Cultural grounded-ness is at the heart of Kwanzaa as it was created to “serve as a regular communal celebration to reaffirm and reinforce the bonds between us as a people,” and to “be an ingathering to strengthen community and reaffirm common identity, purpose, and direction as a people.” Its origins as a tactical resistance measure against white oppression in the mid-1960s and its presence as part of the Black Freedom movement reveal striking parallels between Kwanzaa and the burgeoning protest movements rising today. #BlackLivesMatter co-founder Alicia Garza describes her effort as a “tactic to (re)build the Black liberation movement.” Activists have already begun to recognize and highlight the common ground between our struggles today and the antecedent conflicts of yesterday. The night the nation was notified that there would be no criminal indictment of former Ferguson police officer Darren Wilson for killing teenager Michael Brown, online images almost immediately surfaced that compared photographs of interactions between protesters and police during the King civil rights period, and those between residents of Ferguson and its police. We know we’re both re-living and creating history.

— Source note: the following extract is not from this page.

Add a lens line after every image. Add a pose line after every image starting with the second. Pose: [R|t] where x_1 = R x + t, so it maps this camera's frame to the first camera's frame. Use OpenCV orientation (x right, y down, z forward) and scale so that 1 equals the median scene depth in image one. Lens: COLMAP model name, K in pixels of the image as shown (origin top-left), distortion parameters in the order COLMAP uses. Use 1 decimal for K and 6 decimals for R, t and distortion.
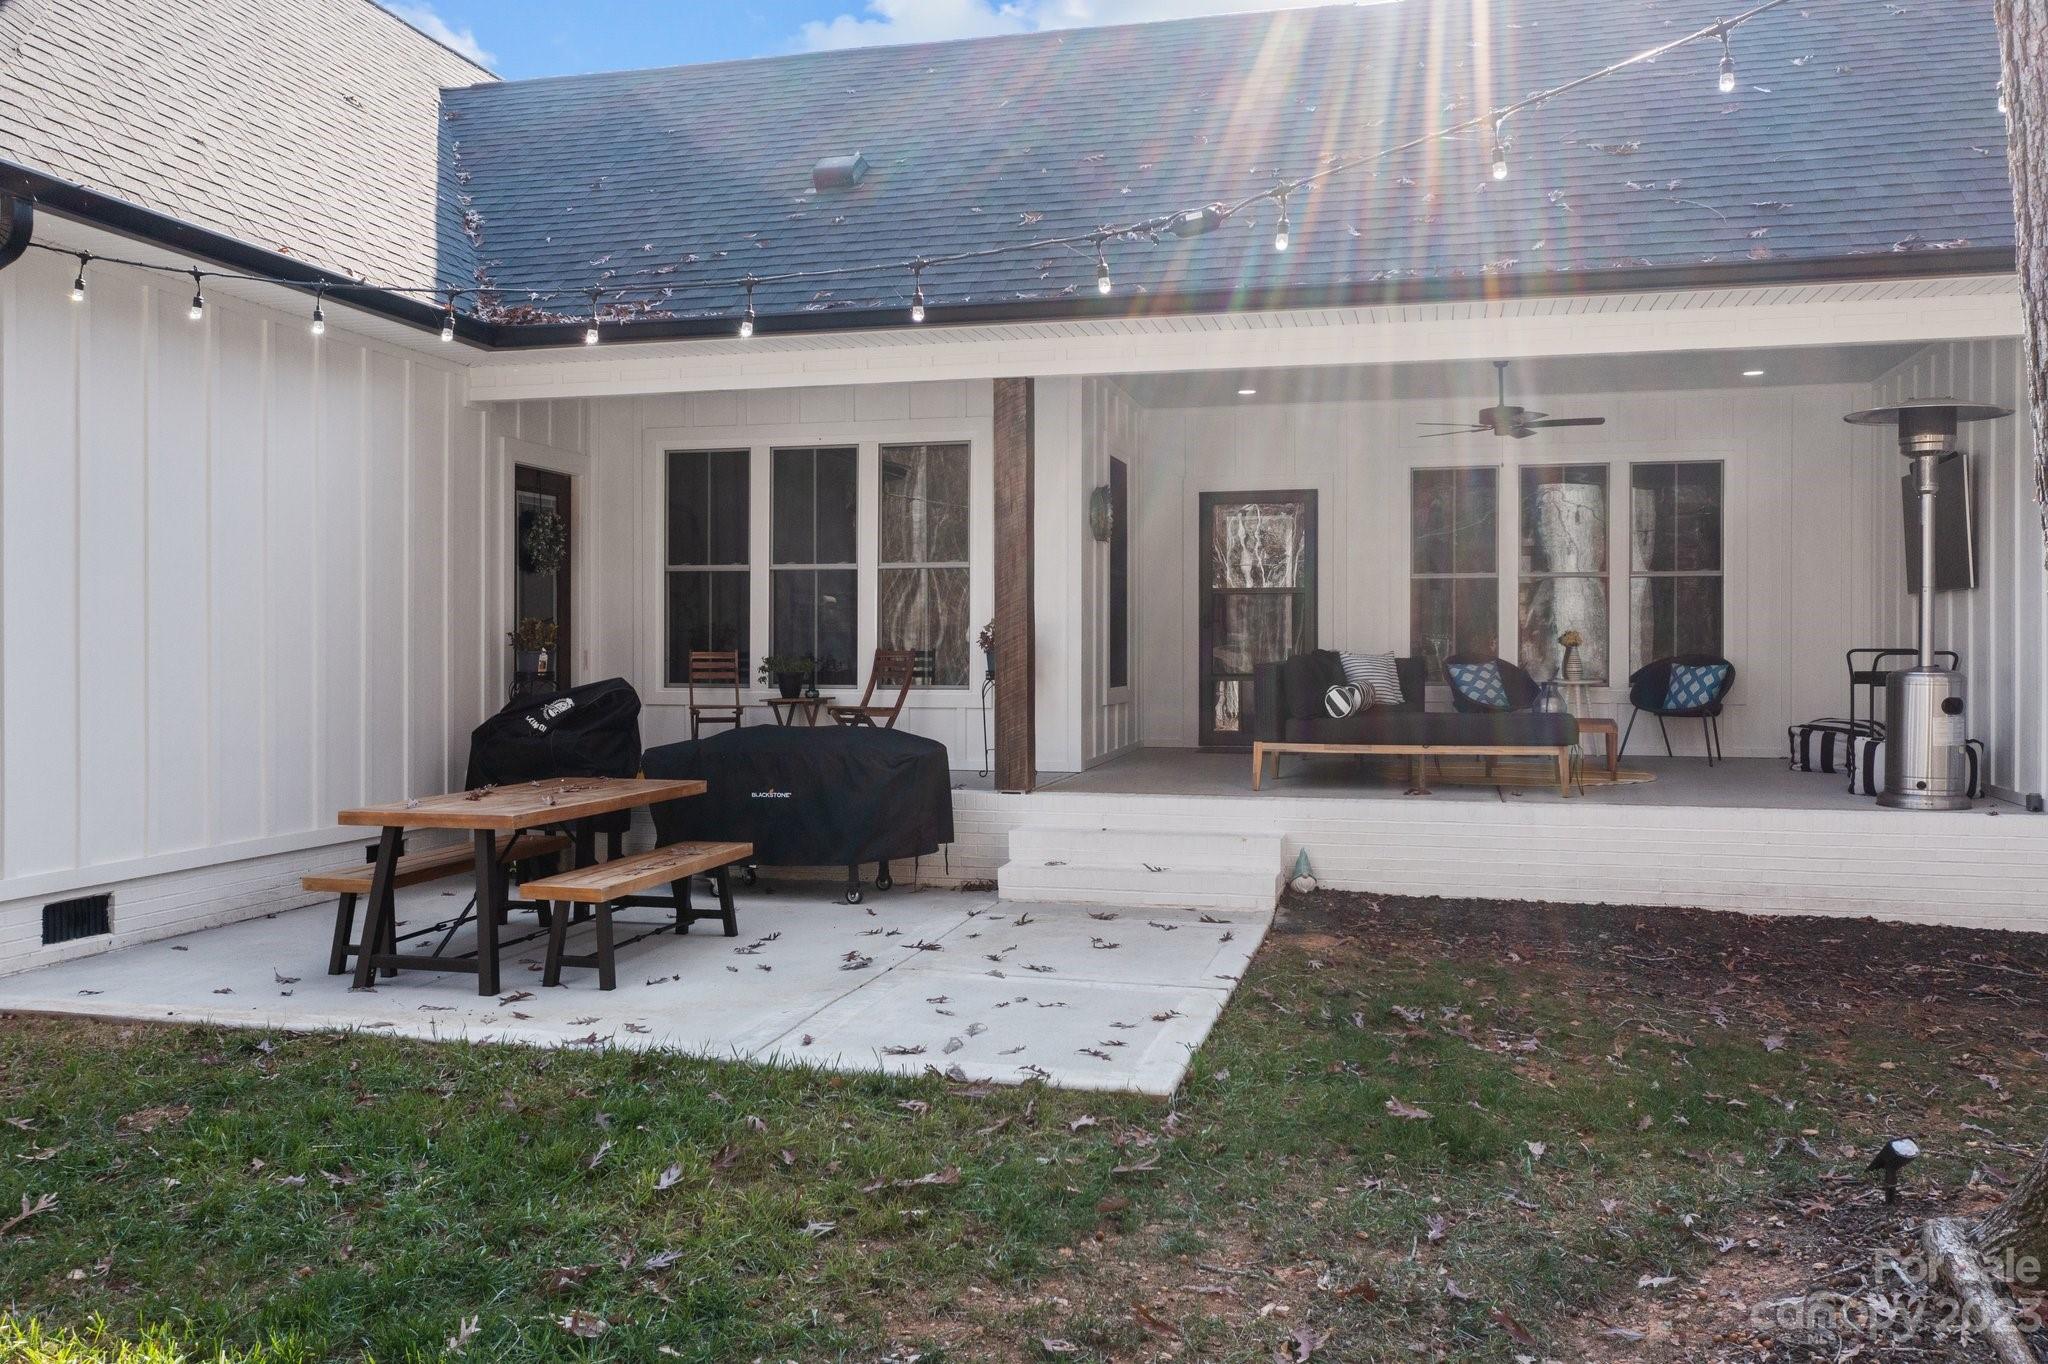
lens RADIAL K [[1592.0, 0, 1024.0], [0, 1592.0, 682.0], [0, 0, 1]] dist [-0.003878, 0.002029]
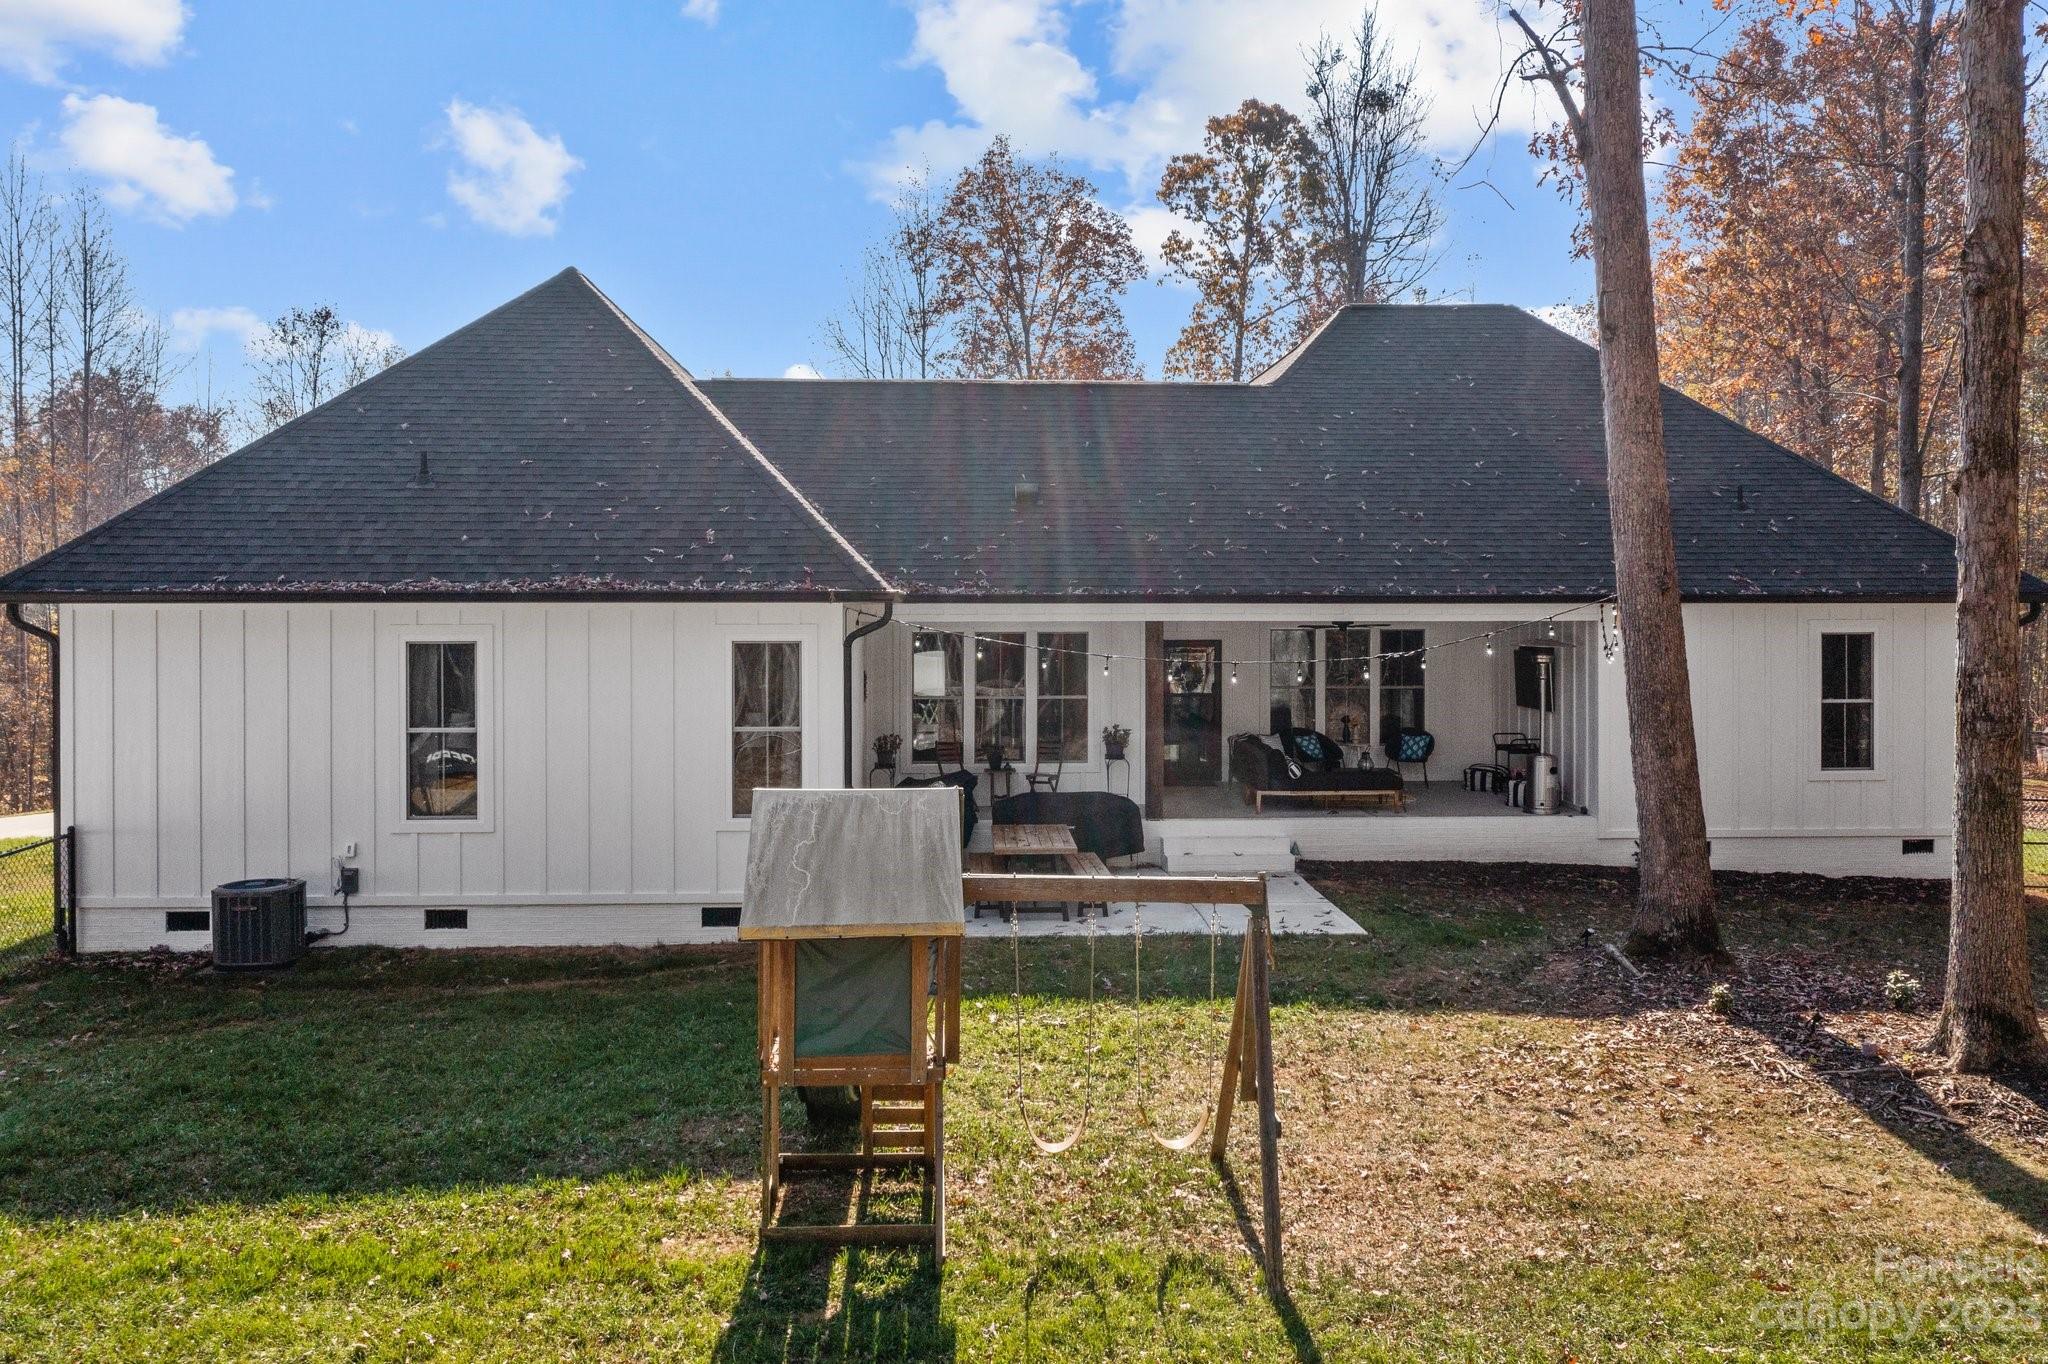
lens RADIAL K [[1592.0, 0, 1024.0], [0, 1592.0, 682.0], [0, 0, 1]] dist [-0.003878, 0.002029]
pose [[0.954061, -0.013878, 0.299289, -0.798856], [0.006438, 0.999646, 0.025832, -0.166853], [-0.299542, -0.022719, 0.953813, -0.930206]]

How do we stand our ground against this re-emerging tide of anti-blackness manifesting itself in unjustified killing, mass incarceration, school-to-prison pipelines, police brutality and racial profiling, cultural misappropriation, rapes and violent assaults, lower wages, job discrimination, predatory lending, re-segregated schools, and all the other mayhem coming against us? What was once the war-torn environment of large urban areas like Chicago, Philadelphia, Oakland, and New York has now migrated across the country and blacks feel like embattled refugees in our own country. Tweets from the black community and allies call for unity, resilience, and focus. Black mothers are reminding families to hold their children close and stand up for their rights to a demilitarized education and to live free from unwarranted surveillance, harassment, and targeting. Leaders of established organizations urge protest leaders to identify shared objectives that can unify our concerns and forge a path ahead for results-driven action. Local communities are holding town hall gatherings to discuss their options for protecting their children and getting their voices heard and heeded by politicians and other neighborhood leadership. Spoken word artists, muralists, poets, writers, bloggers, and actors are expressing their and our fears, hopes, frustrations, and resolves over the conditions we face. Even President Obama has weighed in with his My Brother’s Keeper funding and policy initiative. All are good strategies and all are encompassed within the principles of Kwanzaa.

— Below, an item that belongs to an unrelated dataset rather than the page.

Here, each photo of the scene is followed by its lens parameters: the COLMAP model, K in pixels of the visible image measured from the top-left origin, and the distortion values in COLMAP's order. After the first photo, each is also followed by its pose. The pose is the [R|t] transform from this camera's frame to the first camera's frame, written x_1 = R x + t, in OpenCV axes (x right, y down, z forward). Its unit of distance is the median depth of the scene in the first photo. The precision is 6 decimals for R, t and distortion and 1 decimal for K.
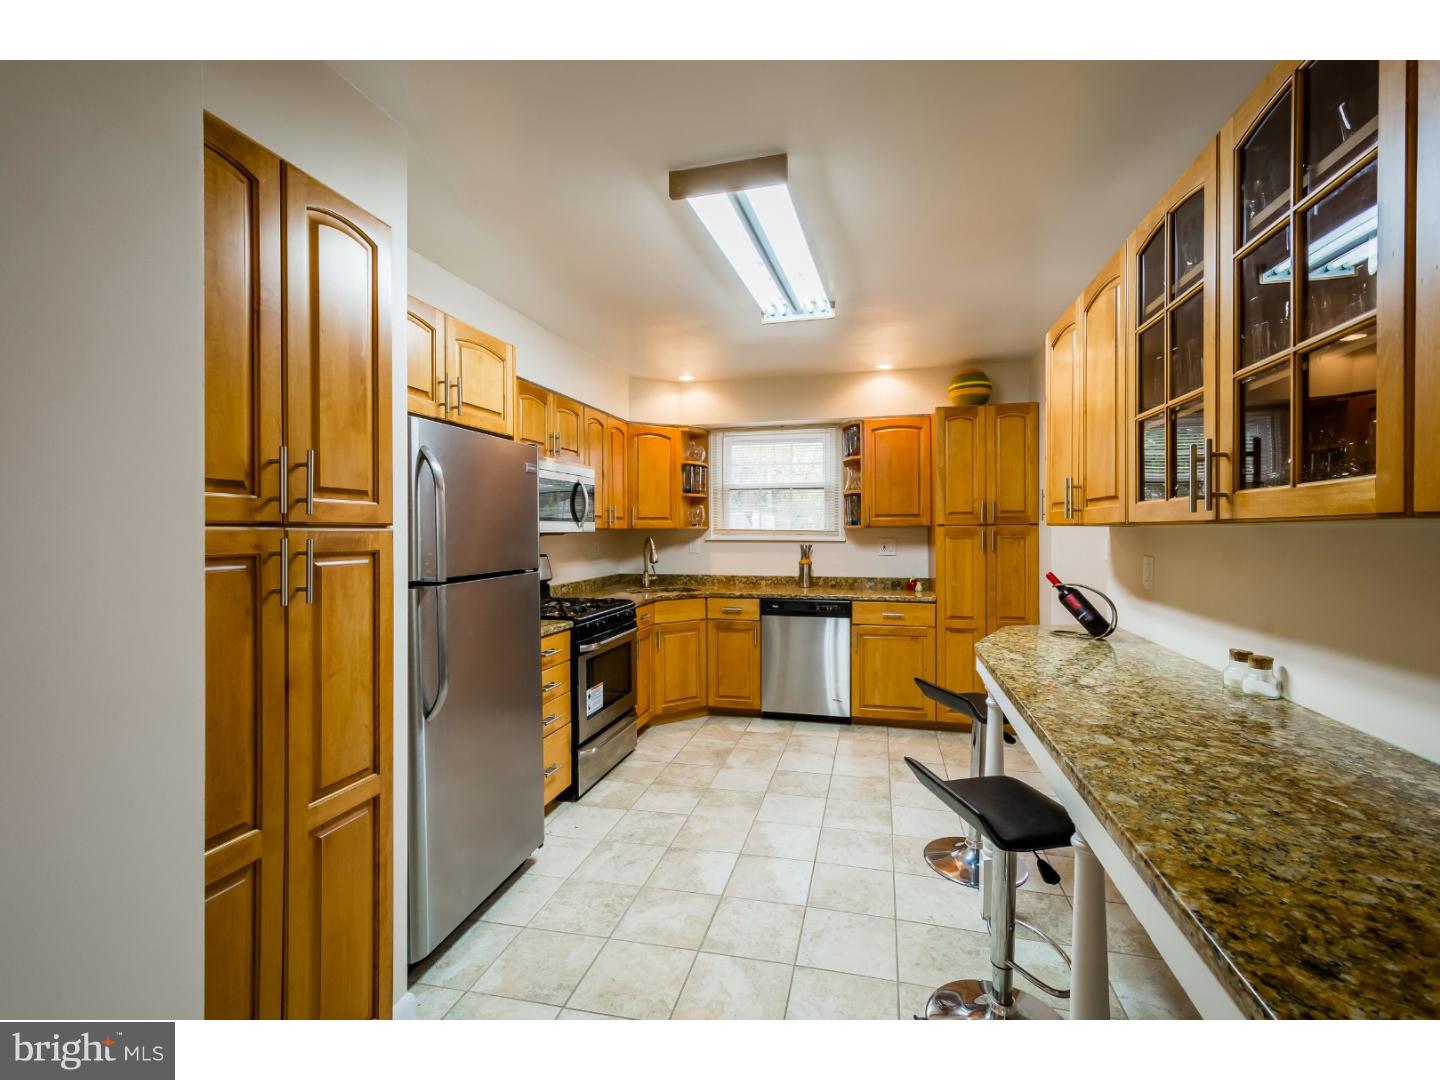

Modeled after traditional African “first fruits” celebrations, Kwanzaa outlines seven principles of focus and practice to uplift and strengthen black identity and community, one for each day of the weeklong celebration. Umoja (Unity) promotes cohesion in the family, community, and race. Kujichagulia (Self determination) says we can define, name, create for and speak for ourselves. Ujima (Collective work and responsibility) encourages us to “build and maintain our community together and make our brother’s and sister’s problems our problems.” Ujamaa (Cooperative economics) stresses entrepreneurship and supporting each other’s businesses for our mutual benefit. Nia (Purpose) reminds us to work together for restoration of our people to original greatness. Kuumba (Creativity) speaks to our ability to use our talents, gifts, and ideas to beautify and enhance our community. Imani (Faith), encourages us to believe, with all of our hearts, in our people, parents, teachers and leaders. Without faith, nothing is possible.

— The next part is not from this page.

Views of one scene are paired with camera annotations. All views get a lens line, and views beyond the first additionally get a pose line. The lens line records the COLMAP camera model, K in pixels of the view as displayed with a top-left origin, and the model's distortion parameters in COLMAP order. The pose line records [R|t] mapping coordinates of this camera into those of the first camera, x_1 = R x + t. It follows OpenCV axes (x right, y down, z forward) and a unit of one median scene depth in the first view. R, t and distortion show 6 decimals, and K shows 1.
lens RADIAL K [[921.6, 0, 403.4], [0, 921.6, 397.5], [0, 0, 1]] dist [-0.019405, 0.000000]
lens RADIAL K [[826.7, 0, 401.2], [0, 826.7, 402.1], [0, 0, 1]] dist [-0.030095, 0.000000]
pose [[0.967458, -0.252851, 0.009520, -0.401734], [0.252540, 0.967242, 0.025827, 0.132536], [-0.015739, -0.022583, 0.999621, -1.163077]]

Grassroots activists are already living these principles everyday through die-ins, shutting down of freeways, silent vigils, and large-scale marches. It’s just a small step to de-centralize our activities and set time aside in our families and churches to honor their origins and reaffirm our identity as black people striving, dying, and resisting together. Sometimes we must revisit previously discarded aspects of our culture and revive what’s good and helpful for our advancement as a people and Kwanzaa might just be the perfect way to regroup after a tumultuous year.